• PROBLEM: Copy nothing but the lines from the one containing "WSI Officer Applications" through the last line of the entries below, exactly as written and without pictures.

Saved entries

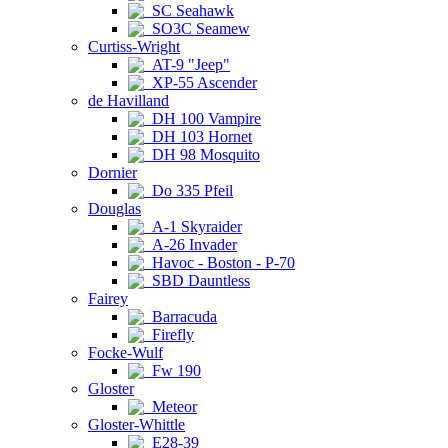
SC Seahawk
SO3C Seamew
Curtiss-Wright
AT-9 "Jeep"
XP-55 Ascender
de Havilland
DH 100 Vampire
DH 103 Hornet
DH 98 Mosquito
Dornier
Do 335 Pfeil
Douglas
A-1 Skyraider
A-26 Invader
Havoc - Boston - P-70
SBD Dauntless
Fairey
Barracuda
Firefly
Focke-Wulf
Fw 190
Gloster
Meteor
Gloster-Whittle
E28-39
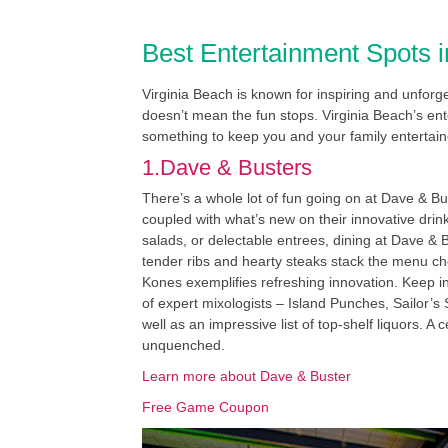
Best Entertainment Spots i
Virginia Beach is known for inspiring and unfor
doesn’t mean the fun stops. Virginia Beach’s ente
something to keep you and your family entertain
1.Dave & Busters
There’s a whole lot of fun going on at Dave & Bus
coupled with what’s new on their innovative dr
salads, or delectable entrees, dining at Dave &
tender ribs and hearty steaks stack the menu cho
Kones exemplifies refreshing innovation. Keep i
of expert mixologists – Island Punches, Sailor’s
well as an impressive list of top-shelf liquors. 
unquenched.
Learn more about Dave & Buster
Free Game Coupon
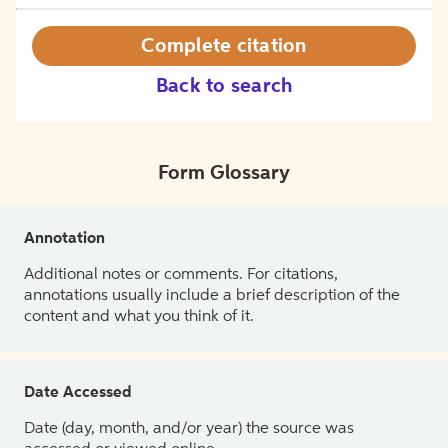
Complete citation
Back to search
Form Glossary
Annotation
Additional notes or comments. For citations,
annotations usually include a brief description of the
content and what you think of it.
Date Accessed
Date (day, month, and/or year) the source was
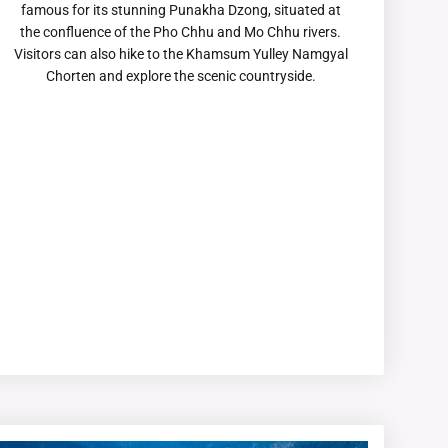
famous for its stunning Punakha Dzong, situated at
the confluence of the Pho Chhu and Mo Chhu rivers.
Visitors can also hike to the Khamsum Yulley Namgyal
Chorten and explore the scenic countryside.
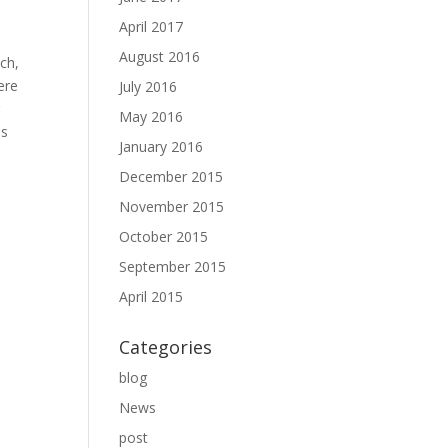
April 2017
August 2016
ch,
ere
July 2016
r
May 2016
es
January 2016
December 2015
November 2015
October 2015
September 2015
April 2015
Categories
blog
News
post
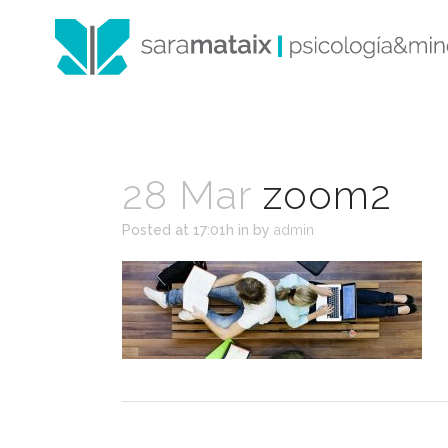
28 Mar
zoom2
Posted at 17:01h
in
by
admin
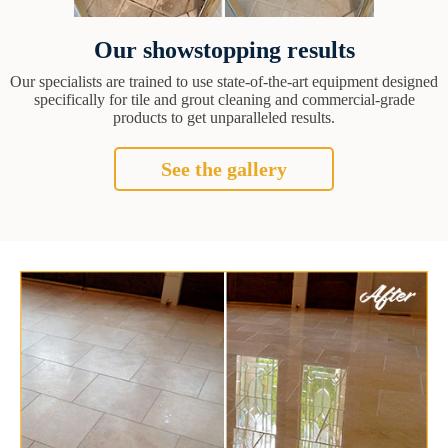
Our showstopping results
Our specialists are trained to use state-of-the-art equipment designed
specifically for tile and grout cleaning and commercial-grade
products to get unparalleled results.
See the gallery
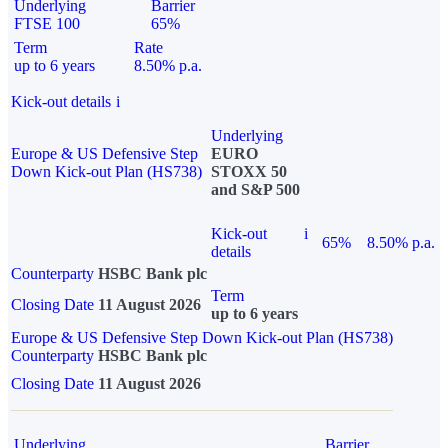
Underlying
Barrier
FTSE 100
65%
Term
Rate
up to 6 years
8.50% p.a.
Kick-out details
i
Underlying
Europe & US Defensive Step
EURO
Down Kick-out Plan (HS738)
STOXX 50
and S&P 500
Kick-out
i
65%
8.50% p.a.
details
Counterparty
HSBC Bank plc
Term
Closing Date
11 August 2026
up to 6 years
Europe & US Defensive Step Down Kick-out Plan (HS738)
Counterparty
HSBC Bank plc
Closing Date
11 August 2026
Underlying
Barrier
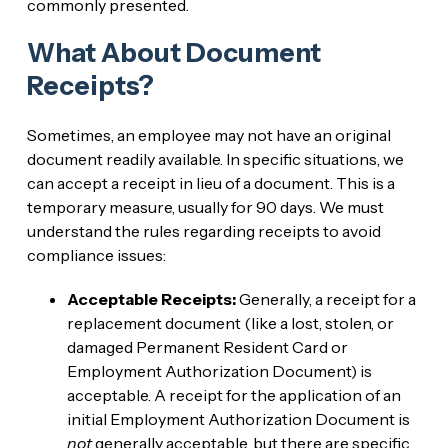
commonly presented.
What About Document
Receipts?
Sometimes, an employee may not have an original
document readily available. In specific situations, we
can accept a receipt in lieu of a document. This is a
temporary measure, usually for 90 days. We must
understand the rules regarding receipts to avoid
compliance issues:
Acceptable Receipts:
Generally, a receipt for a
replacement document (like a lost, stolen, or
damaged Permanent Resident Card or
Employment Authorization Document) is
acceptable. A receipt for the application of an
initial Employment Authorization Document is
not
generally acceptable, but there are specific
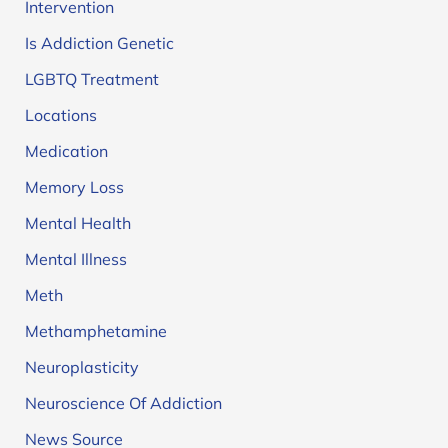
Intervention
Is Addiction Genetic
LGBTQ Treatment
Locations
Medication
Memory Loss
Mental Health
Mental Illness
Meth
Methamphetamine
Neuroplasticity
Neuroscience Of Addiction
News Source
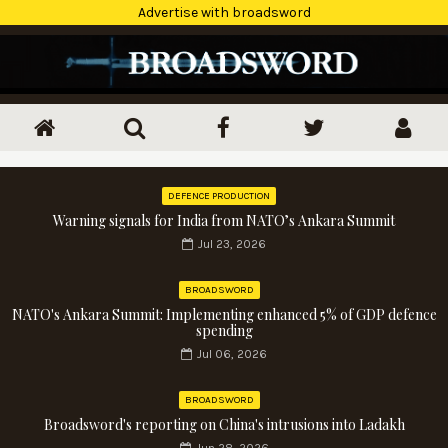
Advertise with broadsword
DEFENCE PRODUCTION
Warning signals for India from NATO’s Ankara Summit
Jul 23, 2026
BROADSWORD
NATO's Ankara Summit: Implementing enhanced 5% of GDP defence
spending
Jul 06, 2026
BROADSWORD
Broadsword's reporting on China's intrusions into Ladakh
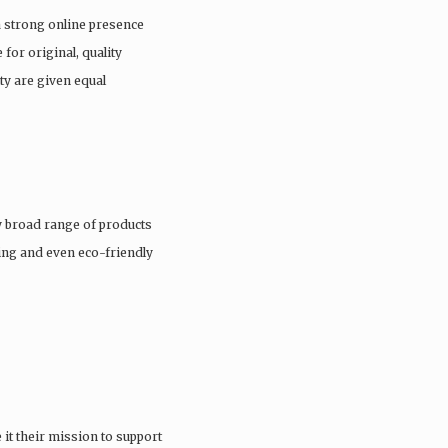
a strong online presence
 for original, quality
ty are given equal
 broad range of products
hing and even eco-friendly
it their mission to support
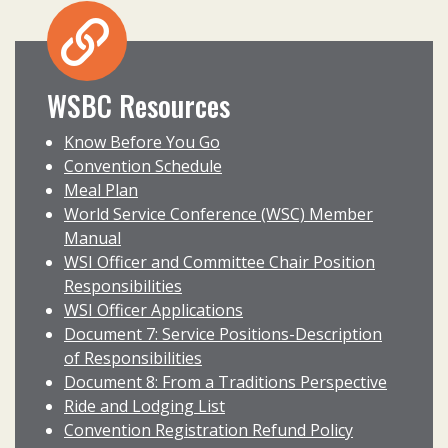
WSBC Resources
Know Before You Go
Convention Schedule
Meal Plan
World Service Conference (WSC) Member
Manual
WSI Officer and Committee Chair Position
Responsibilities
WSI Officer Applications
Document 7: Service Positions-Description
of Responsibilities
Document 8: From a Traditions Perspective
Ride and Lodging List
Convention Registration Refund Policy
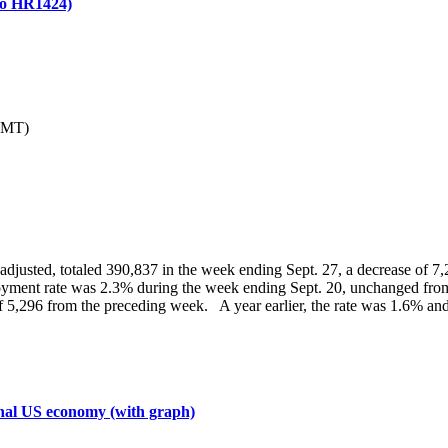
 to HR1424)
GMT)
nadjusted, totaled 390,837 in the week ending Sept. 27, a decrease of 7
ment rate was 2.3% during the week ending Sept. 20, unchanged from
 of 5,296 from the preceding week. A year earlier, the rate was 1.6% 
inal US economy (with graph)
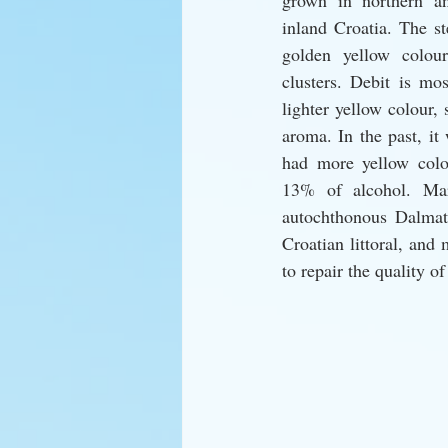
grown in northern an
inland Croatia. The s
golden yellow colou
clusters. Debit is mos
lighter yellow colour, s
aroma. In the past, it
had more yellow colou
13% of alcohol. Mara
autochthonous Dalmati
Croatian littoral, and
to repair the quality of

• ANSWER:
WSI Officer Applications
Document 7: Service Positions-Description
of Responsibilities
Document 8: From a Traditions Perspective
Ride and Lodging List
Convention Registration Refund Policy
 to HR1424)
GMT)
nadjusted, totaled 390,837 in the week ending Sept. 27, a decrease of 7
ment rate was 2.3% during the week ending Sept. 20, unchanged from
 of 5,296 from the preceding week. A year earlier, the rate was 1.6% 
inal US economy (with graph)
grown in northern an
inland Croatia. The s
golden yellow colou
clusters. Debit is mos
lighter yellow colour, s
aroma. In the past, it
had more yellow colou
13% of alcohol. Mara
autochthonous Dalmati
Croatian littoral, and
to repair the quality of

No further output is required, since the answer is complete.